Linear regression has four key assumptions that should be investigated:
- Linearity - investigated with a residual versus fitted plot. An even scatter around zero indicates this assumption has been met
- Homoscedasticity (constant variance) - investigated with a residual versus fitted plot. An even scatter around zero with no “fanning” indicates this assumption has been met
- Normality of residuals - investigated with a normal quantile plot, or a histogram, of the residuals. For large sample sizes, moderate deviations to this assumption are ok.

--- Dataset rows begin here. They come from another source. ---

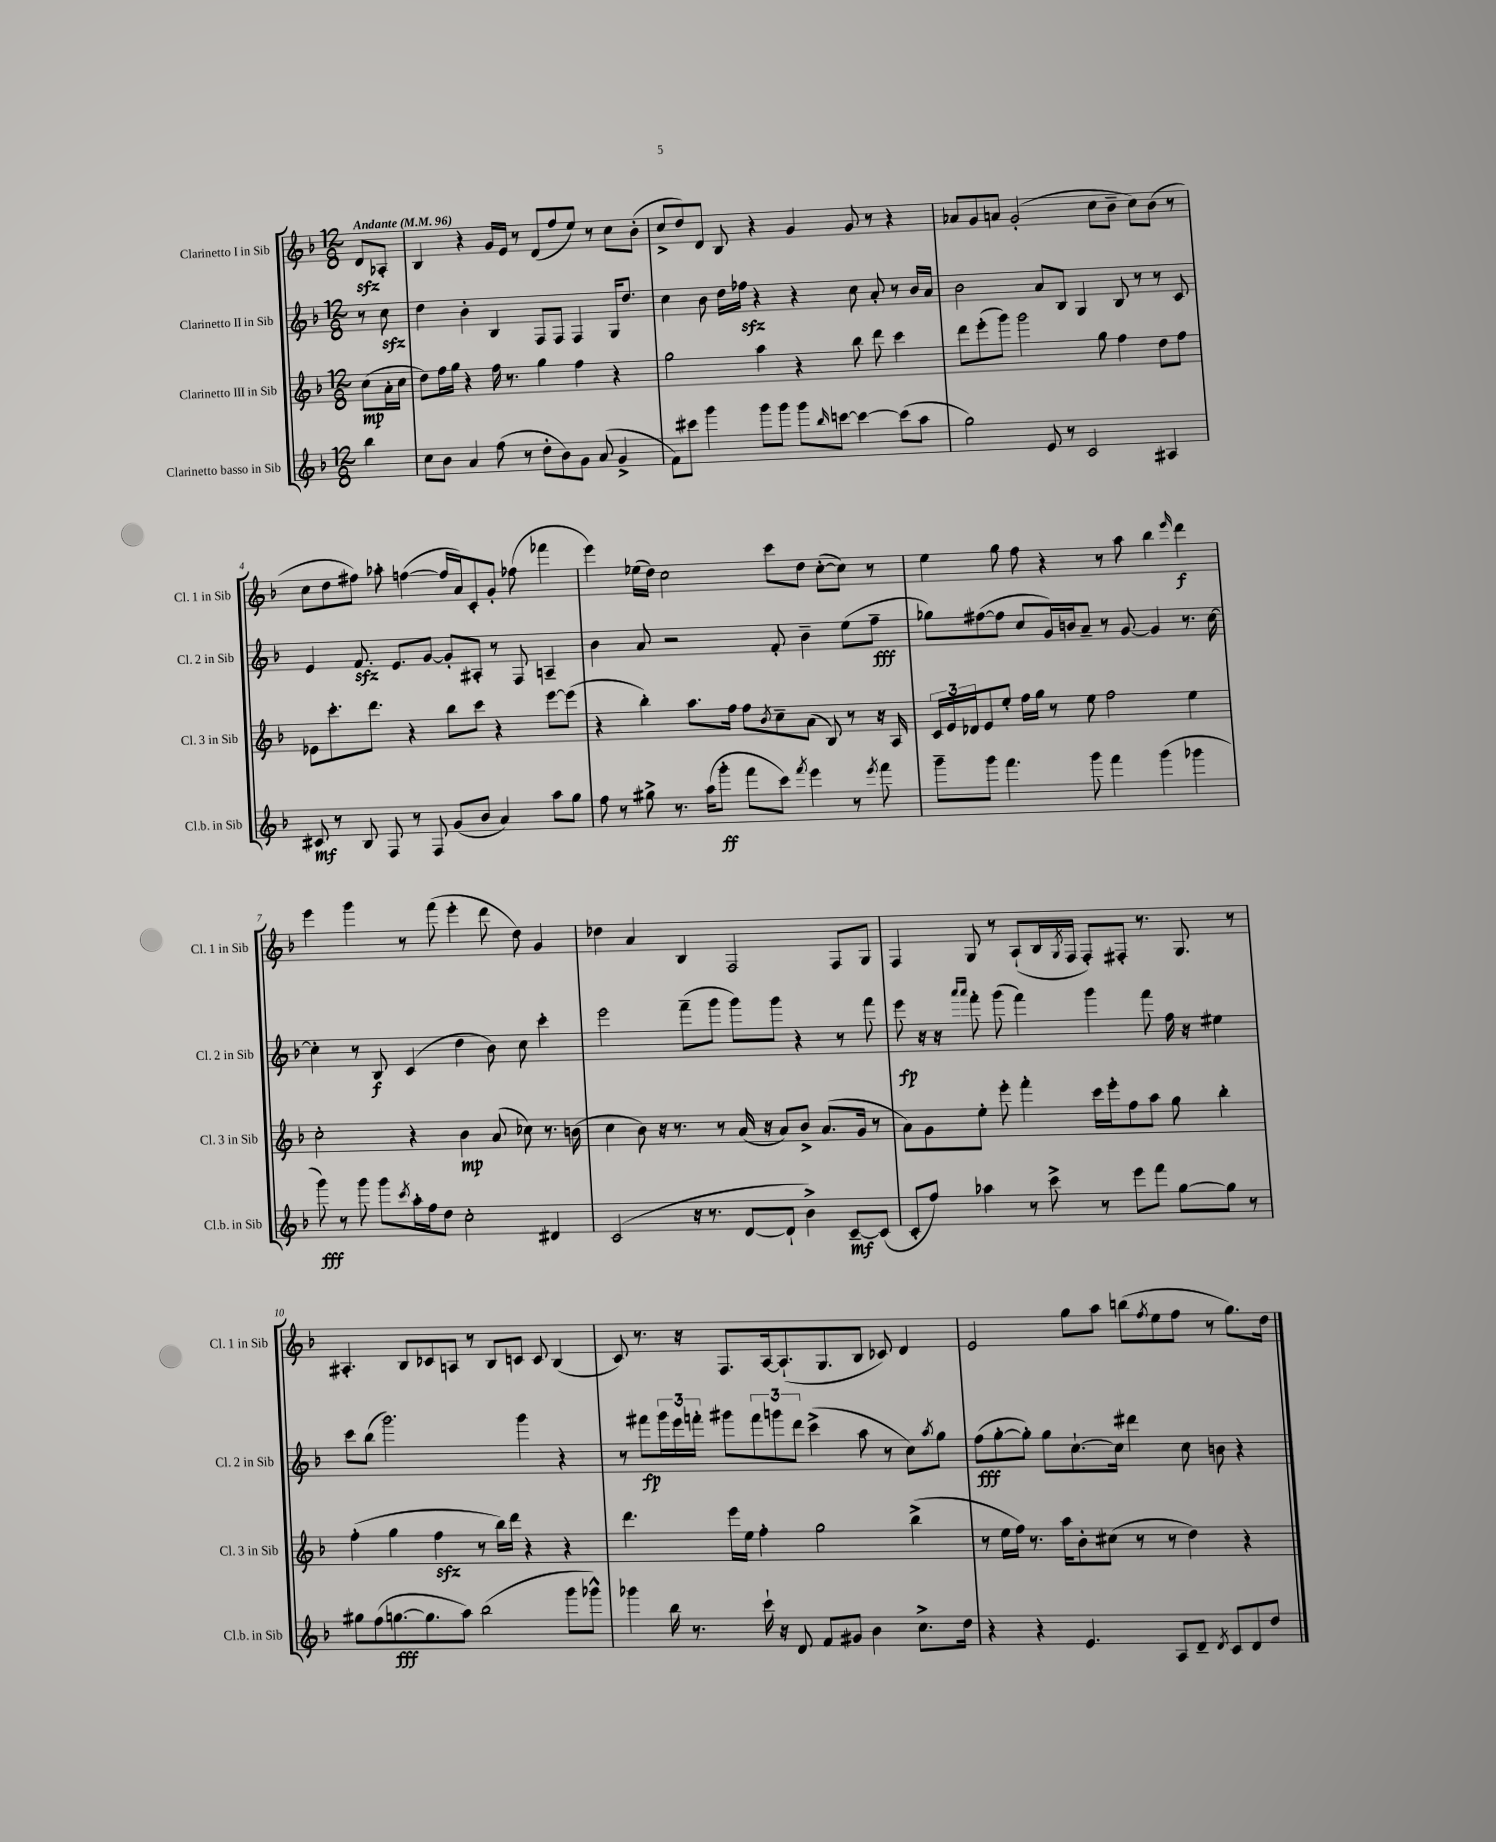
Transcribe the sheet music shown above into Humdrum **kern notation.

**kern	**kern	**kern	**kern
*staff4	*staff3	*staff2	*staff1
*clefG2	*clefG2	*clefG2	*clefG2
*k[b-]	*k[b-]	*k[b-]	*k[b-]
*M12/8	*M12/8	*M12/8	*M12/8
*MM96	*MM96	*MM96	*MM96
4bb-	(8cc	8r	8d
.	16a'	8cc	8A-'
.	16cc	.	.
=	=	=	=
8cc	8dd)	4dd	4B-
8b-	16ff	.	.
.	16gg	.	.
4a	4r	4b-'	4r
(8ff	16ff	4B-	16g
.	8.r	.	16e
8r	.	.	8r
8dd'	4gg	8F	(8d
8b-)	.	8F	8ff
8g	4ff	4F	8ee)
(8a	.	.	8r
4g^	4r	16G	8cc
.	.	8.dd	.
.	.	.	(8b-'
=	=	=	=
8f)	2gg	4cc	8cc^
8ccc#	.	.	8dd)
4ggg	.	8b-	8d
.	.	16dd	8B-
.	.	16ff-	.
8ggg	4aa	4r	4r
8ggg	.	.	.
8ggg	4r	4r	4g
16qqbb-	.	.	.
[8ccc	.	.	.
4ccc_	8bb-	8cc	8g
.	8ddd	8a'	8r
(8ccc]	4ccc	8r	4r
8aa	.	16b-	.
.	.	16a	.
=	=	=	=
2gg)	8ddd	2b-	8a-
.	(8eee'	.	8g
.	8ggg)	.	8a
.	2ggg	.	(2g'
8e	.	8a	.
8r	.	8B-	.
2c	.	4G	.
.	8gg	.	8cc
.	4ff	8B-	8b-~
.	.	8r	8cc)
4A#	8dd	8r	(8b-
.	8ff	8c	8r
=	=	=	=
8c#	8e-	4e	8cc
8r	8.ccc'	.	8dd
8B-	.	8.f	8ff#)
.	8.ddd	.	.
8F	.	.	8aa-'
.	.	8.e	.
8r	4r	.	([4ff
8F	.	[8g	.
(8g	8bb-	8g']	16ff]
.	.	.	16a)
8b-	8ccc	8A#'	8c'
4a)	4r	8r	8g'
.	.	8F	(8ff-
8aa	[8eee	4A~	4fff-
8gg	(8eee]	.	.
=	=	=	=
8ff	4r	4b-	4eee)
8r	.	.	.
8gg#^	4bb-')	8a	(16ee-
.	.	.	16dd)
8.r	.	2r	2cc
.	8.aa	.	.
(16aa	.	.	.
8ggg'	.	.	.
.	16ff	.	.
8fff	8ff	.	.
.	8qb-	.	.
8ccc)	8cc~	8f'	8ccc
8qfff	.	.	.
4eee	(8a	4b-~	8dd
.	8B-)	.	([8cc'
8r	8r	(8ee	8cc])
8qeee	.	.	.
8fff	16r	8ff~	8r
.	16A	.	.
=	=	=	=
8ggg~	24c	8gg-)	4ee
.	24e	.	.
.	24d-	.	.
8ggg	8e	([8ff#	.
4.fff	8ee'	8ff#]	8gg
.	16ff	8cc	8ff
.	16gg	.	.
.	8r	16g)	4r
.	.	16b	.
8ggg	8ee	8a~	.
4fff	2ff	8r	8r
.	.	[8g	8aa
(4ggg	.	4g]	4bb-
.	.	.	16qqeee
4ggg-	4ee	8.r	4ddd
.	.	[16cc	.
=	=	=	=
8ggg)	2cc'	4cc']	4eee
8r	.	.	.
8ggg	.	8r	4ggg
8ggg	.	8B-	.
8qccc	.	.	.
16aa'	4r	(4c	8r
16ff	.	.	.
8dd	.	.	(8fff
2cc'	4b-	4dd	4eee'
.	(8a	8b-)	8ddd
.	8cc-)	8cc	8dd)
4d#	8.r	4ccc'	4g
.	(16b	.	.
=	=	=	=
(2c	4cc	2eee	4dd-
.	8b-)	.	4a
.	16r	.	.
.	8.r	.	.
16r	.	(8fff~	4B-
8.r	.	.	.
.	8r	8ggg	.
[8d	(16a	8ggg)	2F
.	16r	.	.
8d`]	8a)	8ggg	.
4b-^)	8b-^	4r	.
.	(8.a	.	.
[8c~	.	8r	8F
.	16g	.	.
(8c]	8r	8fff	8G
=	=	=	=
8c'	8a)	8eee	4F
8ff)	8g	16r	.
.	.	16r	.
.	.	16qqaaa	.
.	.	16qqaaa	.
4aa-	8ee'	8fff'	8G
.	8eee'	(8ggg	8r
8r	4fff'	4fff)	(8A`
8ccc^	.	.	16B-
.	.	.	8qG
.	.	.	16F
8r	16ccc	4ggg	8F')
.	16eee'	.	.
8eee	8ff	.	8F#'
8fff	8aa	8fff	8.r
[8gg	8gg	16ff	.
.	.	16r	8.G
8gg]	4bb-'	4ee#	.
8r	.	.	8r
=	=	=	=
8gg#	(4ff'	8ccc	4.A#'
(8ff	.	(8bb-	.
[8.gg	4gg	2.ggg)	.
.	.	.	8B-
8.gg]	.	.	.
.	4ff	.	8c-
8aa)	.	.	8A
(2bb-	8r	.	8r
.	16bb-)	.	8B-
.	16ddd	.	.
.	4r	4ggg	8c
.	.	.	8c
8ggg	4r	4r	(4B-
8ggg-^^)	.	.	.
=	=	=	=
4ggg-	4.ddd	8r	8c)
.	.	8fff#	8.r
16bb-	.	24ggg	.
.	.	24eee	.
8.r	.	.	16r
.	.	24fff'	.
.	16eee	8ggg#	8.F
.	16ee	.	.
16ccc`	4ff'	12fff	.
16r	.	.	[16A
.	.	12ggg	.
8d	.	.	(8.A`]
.	.	12ddd	.
8f	2gg	(4ccc^	.
.	.	.	8.G
8g#	.	.	.
4b-	.	8aa	8B-
.	.	8r	8c-)
8.cc^	(4bb-^	8cc)	4d
.	.	8qaa	.
.	.	8gg	.
16dd	.	.	.
=	=	=	=
4r	8r	(8ff	2e
.	16ee	[8gg'	.
.	16ff)	.	.
4r	8.r	8gg'])	.
.	.	8gg	.
.	16aa	.	.
4.e	8b-'	[8.cc`	8gg
.	(8cc#	.	8aa
.	.	16cc]	.
.	8r	4ddd#	(8bb
.	.	.	8qff
8A	8r	.	8ee
8d~	4dd)	8cc	8ff
8qd	.	.	.
8c	.	8b	8r
8d	4r	4r	8.gg)
8dd	.	.	.
.	.	.	16dd
==	==	==	==
*-	*-	*-	*-
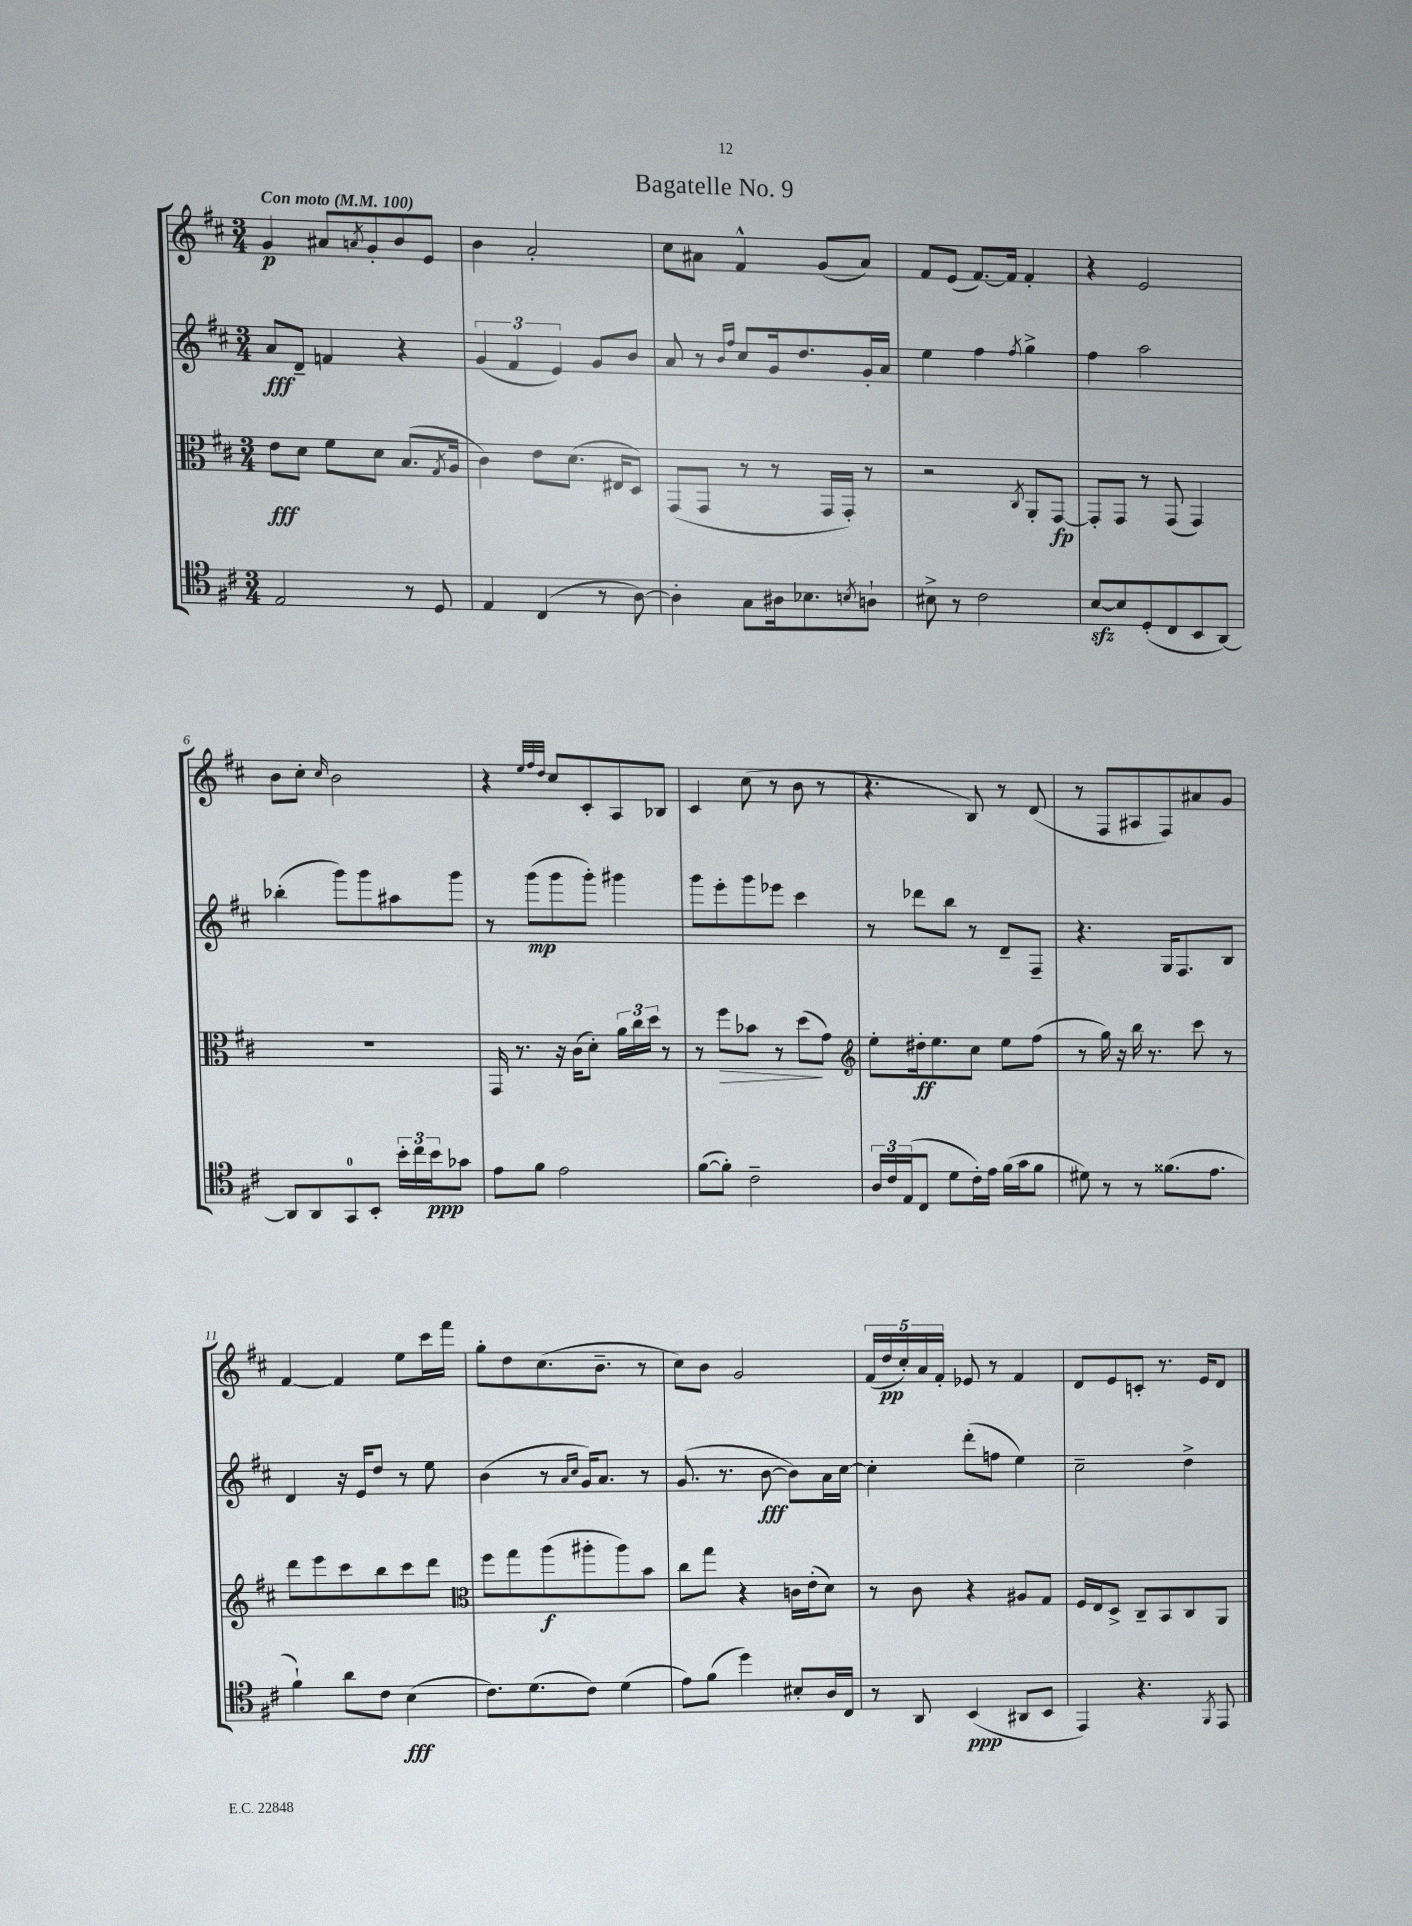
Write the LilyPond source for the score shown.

\header { title = "Bagatelle No. 9" }
<<
\new StaffGroup <<
\new Staff = "s0" {
    \clef treble \key d \major \numericTimeSignature \time 3/4 \tempo "Con moto" 4 = 100
    g'4\p ais'8 \acciaccatura { a'8 } g'8-. b'8 e'8 |
    b'4 a'2-. |
    cis''8 ais'8 fis'4-^ g'8( ais'8) |
    fis'8 e'8( fis'8.~) fis'16 fis'4-. |
    r4 e'2 |
    b'8 cis''8-. \grace { cis''16 } b'2 |
    r4 \grace { e''32 fis''32 d''32 } cis''8 cis'8-. a8 bes8 |
    cis'4 cis''8( r8 b'8 r8 |
    r4. b8) r8 d'8( |
    r8 fis8 ais8 fis8) ais'8 g'8 |
    fis'4~ fis'4 e''8 cis'''16 fis'''16 |
    g''8-. d''8 cis''8.( b'8.-- r8 |
    cis''8) b'8 g'2 |
    \tuplet 5/4 { fis'16( d''16\pp cis''16-.) a'16 fis'16-. } ees'8 r8 fis'4 |
    d'8 e'8 c'8-. r8. e'16 d'8 \bar "|." |
}
\new Staff = "s1" {
    \clef treble \key d \major \numericTimeSignature \time 3/4
    a'8\fff d'8-- f'4 r4 |
    \tuplet 3/2 { g'4( fis'4 e'4) } g'8 b'8 |
    a'8 r8 \grace { b'16 fis''16 } cis''8 g'16 d''8. g'16-. a'16 |
    e''4 fis''4 \acciaccatura { fis''8 } g''4-> |
    fis''4 a''2 |
    bes''4-.( g'''8) g'''8 ais''8 g'''8 |
    r8 g'''8\mp( g'''8 g'''8-.) gis'''4 |
    g'''8 e'''8-. g'''8 ees'''8 cis'''4 |
    r8 des'''8 b''8 r8 d'8-- fis8-- |
    r4. g16 fis8. b8 |
    d'4 r16 e'16 d''8 r8 e''8 |
    b'4( r8 \grace { a'16 cis''16 } g'16) a'8. r8 |
    g'8.( r8. b'8~\fff b'8) a'16 cis''16~ |
    cis''4-. d'''8-.( f''8 e''4) |
    cis''2-- d''4-> \bar "|." |
}
\new Staff = "s2" {
    \clef alto \key d \major \numericTimeSignature \time 3/4
    e'8\fff d'8 fis'8 d'8 b8.( \acciaccatura { g8 } a16 |
    cis'4) e'8 d'8.( eis16 d8) |
    g,8( g,8 r8 r8 g,16 g,16-.) r8 |
    r2 \acciaccatura { cis8 } a,8-. g,8~\fp |
    g,8-. g,8 r8 g,8( g,4) |
    R2. |
    g,16 r8. r16 cis'16( d'8-.) \tuplet 3/2 { a'16 cis''16 d''16 } r8 |
    r8 fis''8\> bes'8 r8 d''8\!( g'8) |
    \clef treble e''8-. dis''16-.\ff e''8. cis''8 e''8 fis''8( |
    r8 g''16) r16 b''16 r8. cis'''8 r8 |
    d'''8 e'''8 cis'''8 b''8 cis'''8 d'''8 |
    \clef alto fis''8 g''8 a''8\f( ais''8-. ais''8) b'8 |
    cis''8 g''8 r4 c'16 e'16-.( d'8) |
    r8 cis'8 r4 ais8 g8 |
    fis16 e16 d8-> cis8-- b,8 cis8 a,8 \bar "|." |
}
\new Staff = "s3" {
    \clef tenor \key d \major \numericTimeSignature \time 3/4
    e2 r8 d8 |
    e4 cis4( r8 a8~) |
    a4-. g8 ais16 bes8. \acciaccatura { b8 } a8-! |
    bis8-> r8 cis'2 |
    b8~\sfz b8 d8-.( cis8 b,8 a,8~) |
    a,8 a,8 g,8-0 b,8-. \tuplet 3/2 { b'16-. cis''16 b'16\ppp } ges'8 |
    e'8 fis'8 e'2 |
    fis'8~( fis'8-.) cis'2-- |
    \tuplet 3/2 { a16 cis'16 e16( } cis8 d'8 cis'16-.) e'16 fis'16( g'16 fis'8 |
    dis'8) r8 r8 fisis'8.( e'8. |
    fis'4-!) a'8 cis'8 b4\fff( |
    cis'8.) d'8.( cis'8) d'4( |
    e'8) fis'8( d''4) bis8-. a16 cis16 |
    r8 a,8 b,4\ppp( ais,8 b,8 |
    e,4) r4. \acciaccatura { fis,8 } e,8 \bar "|." |
}
>>
>>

- Independence of observations. This is usually investigated by reviewing the study design. However sometimes there can be warning flags present in the data (e.g. a participant identifier column with duplicate entries).
Violations of any of the assumptions above will result in regression results that are biased, have incorrect interpretations, or have inflated type 1 errors. The greater the violation to the assumption, the greater the consequence
Log transformations are a useful tool that can often improve assumption violations. However, the interpretation of regression coefficients will change with a log transformation.